Extracted page text data:
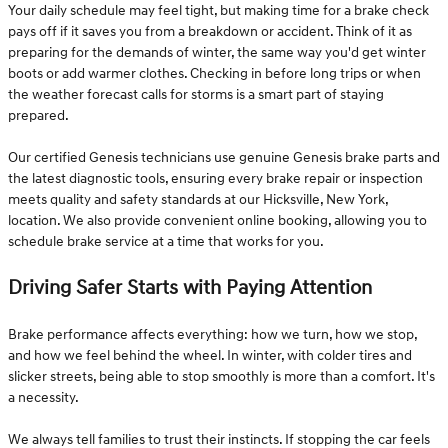
Your daily schedule may feel tight, but making time for a brake check
pays off if it saves you from a breakdown or accident. Think of it as
preparing for the demands of winter, the same way you'd get winter
boots or add warmer clothes. Checking in before long trips or when
the weather forecast calls for storms is a smart part of staying
prepared.
Our certified Genesis technicians use genuine Genesis brake parts and
the latest diagnostic tools, ensuring every brake repair or inspection
meets quality and safety standards at our Hicksville, New York,
location. We also provide convenient online booking, allowing you to
schedule brake service at a time that works for you.
Driving Safer Starts with Paying Attention
Brake performance affects everything: how we turn, how we stop,
and how we feel behind the wheel. In winter, with colder tires and
slicker streets, being able to stop smoothly is more than a comfort. It's
a necessity.
We always tell families to trust their instincts. If stopping the car feels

What is required: All of the data above should be transcribed verbatim, with pictures omitted.

Output:
Your daily schedule may feel tight, but making time for a brake check
pays off if it saves you from a breakdown or accident. Think of it as
preparing for the demands of winter, the same way you'd get winter
boots or add warmer clothes. Checking in before long trips or when
the weather forecast calls for storms is a smart part of staying
prepared.
Our certified Genesis technicians use genuine Genesis brake parts and
the latest diagnostic tools, ensuring every brake repair or inspection
meets quality and safety standards at our Hicksville, New York,
location. We also provide convenient online booking, allowing you to
schedule brake service at a time that works for you.
Driving Safer Starts with Paying Attention
Brake performance affects everything: how we turn, how we stop,
and how we feel behind the wheel. In winter, with colder tires and
slicker streets, being able to stop smoothly is more than a comfort. It's
a necessity.
We always tell families to trust their instincts. If stopping the car feels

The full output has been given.